__To do__:
A – Copy the passage of the blog posts starting at "Me: Oh, you" and ending at "is the book.".
B – Carry on the blog posts from their last line.

__Passage to read__:
┌────────
Wednesday, February 22, 2006

best quote of the weekend. Had heavy competition, too.

Me: Oh, you know what? Major Winters wrote an actual autobiography that just came out.

Miss F (gasps): Is it called "I'm So Swoony"?

FYI here is the book.

I woke up Tuesday morning and started laughing before I got out of bed, remembering this.

Friday, February 17, 2006

when you come across a sentence like this in life it must be shared.

Developed by the Graffiti Research Lab a division of the Eyebeam R&D OpenLab, LED Throwies are an inexpensive way to add color to any ferromagnetic surface in your neighborhood.

from notmartha.com

Everything I Need To Know In Life I Learned From Charles Dickens*

If you meet a mysterious and unhappy woman who looks at you as though you were a ghost...

...it may be that she is your long-lost mother who had been told that you died at birth. Ask her!


If you have never learned housekeeping or deportment because your mother is in the habit of practicing Telescopic Philanthropy and only employs you to help her write letters...

...don't use this as an excuse not to respect her. She is still your mother, and you will learn housekeeping skills from someone else before you marry the dancing master.


If you are sitting with a friend in your furnished room and notice that there is a terrible and ominous smell coming from the rag-and-bone shop on the ground floor as well as a strange oily soot in the air...

...it's probably because your landlord has spontaneously combusted. Call the Bow Street Runners.


*n.b. this is not true.

Tuesday, February 14, 2006

Have you ever...

...polished your shoes with hand lotion?
...had an anxiety dream involving McGill University, which you did not attend?
...owned a cat who habitually carried a stuffed dinosaur around in her mouth?
└────────
__Data provided__:
┌────────
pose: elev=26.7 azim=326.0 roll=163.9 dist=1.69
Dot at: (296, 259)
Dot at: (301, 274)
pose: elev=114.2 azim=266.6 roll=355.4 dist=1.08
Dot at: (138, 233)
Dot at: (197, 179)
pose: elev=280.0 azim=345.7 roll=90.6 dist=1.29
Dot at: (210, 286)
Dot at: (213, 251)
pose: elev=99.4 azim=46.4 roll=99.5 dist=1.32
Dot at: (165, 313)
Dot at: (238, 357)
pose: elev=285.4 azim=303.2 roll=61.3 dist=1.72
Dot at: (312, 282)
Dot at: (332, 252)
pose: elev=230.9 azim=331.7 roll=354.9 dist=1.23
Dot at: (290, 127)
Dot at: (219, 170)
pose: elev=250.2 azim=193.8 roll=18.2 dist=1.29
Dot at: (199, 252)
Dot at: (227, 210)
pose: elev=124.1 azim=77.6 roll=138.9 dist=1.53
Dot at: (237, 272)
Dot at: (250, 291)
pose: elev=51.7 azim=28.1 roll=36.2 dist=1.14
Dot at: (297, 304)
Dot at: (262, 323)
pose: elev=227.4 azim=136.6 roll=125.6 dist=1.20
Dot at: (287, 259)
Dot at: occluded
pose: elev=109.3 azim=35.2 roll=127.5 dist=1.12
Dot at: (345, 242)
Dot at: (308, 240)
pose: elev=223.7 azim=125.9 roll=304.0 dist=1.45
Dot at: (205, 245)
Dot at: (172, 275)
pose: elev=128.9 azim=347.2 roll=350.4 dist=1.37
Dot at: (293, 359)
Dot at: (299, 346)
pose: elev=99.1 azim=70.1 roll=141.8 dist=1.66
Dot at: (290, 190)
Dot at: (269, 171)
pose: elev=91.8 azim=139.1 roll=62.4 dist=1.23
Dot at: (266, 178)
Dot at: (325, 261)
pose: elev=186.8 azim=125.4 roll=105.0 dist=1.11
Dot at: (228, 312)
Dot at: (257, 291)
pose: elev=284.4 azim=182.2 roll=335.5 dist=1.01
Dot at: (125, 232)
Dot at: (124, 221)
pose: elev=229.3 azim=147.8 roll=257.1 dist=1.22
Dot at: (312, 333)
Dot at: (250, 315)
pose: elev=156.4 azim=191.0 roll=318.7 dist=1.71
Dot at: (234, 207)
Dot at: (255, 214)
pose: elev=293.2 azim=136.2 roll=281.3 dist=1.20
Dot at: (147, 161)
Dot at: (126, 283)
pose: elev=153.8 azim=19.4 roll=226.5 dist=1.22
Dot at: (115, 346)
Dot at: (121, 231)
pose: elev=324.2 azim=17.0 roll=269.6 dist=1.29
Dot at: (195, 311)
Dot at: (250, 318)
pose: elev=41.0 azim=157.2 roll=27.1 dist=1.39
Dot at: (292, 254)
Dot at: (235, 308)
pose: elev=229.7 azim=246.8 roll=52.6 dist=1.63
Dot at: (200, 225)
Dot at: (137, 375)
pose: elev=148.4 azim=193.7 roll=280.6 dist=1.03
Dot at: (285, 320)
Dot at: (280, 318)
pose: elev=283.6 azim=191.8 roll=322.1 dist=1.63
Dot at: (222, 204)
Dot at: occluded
└────────
__Exercise results__:
A –
Me: Oh, you know what? Major Winters wrote an actual autobiography that just came out.

Miss F (gasps): Is it called "I'm So Swoony"?

FYI here is the book.

B –
...worried that you are gradually but thoroughly destroying your knees by jogging, but the only sign of this will be that one day, when you are running down South Street, your kneecaps will just fall off?

Wednesday, February 08, 2006

ONE-two-three, ONE-two-three

Wednesdays at 6
Northampton Center for the Arts
Waltz lessons
Fun!

Monday, February 06, 2006

I love the fact that

part of my job today involved dealing with a haiku-related emergency.

Saturday, February 04, 2006

Big Ol' Caveat

So I've been thinking about the previous post and I think it needs clarification. Because actually, obviously, I do believe that we are equal in our souls before God-- he shows no partiality. And we are told that in Christ there is no Jew or Greek, no male or female, no slave or free. And the idea of a caste system where your "place in the world" has anything to do with your virtue or favor in God's sight is deeply alien to Christianity, I think-- unless you want to talk about what's been called God's "preferential option" for the poor and powerless. Our God is a God who champions the underdog-- not because He doesn't love the overdog, so to speak, but because the underdog needs it, among other reasons.

So what's left of CS Lewis' quote and my previous post? Well, read the third link, the one to Mere Comments, in that post. That explains it better than I seem to be able to, partially because I have as yet had no coffee, and it's already almost 11:15 in the morning. It has to do with what mutual submission actually looks like. No, I don't think I'm going to be getting any more coherent than that at the moment. Maybe later.

Wednesday, February 01, 2006

Just to stir things up...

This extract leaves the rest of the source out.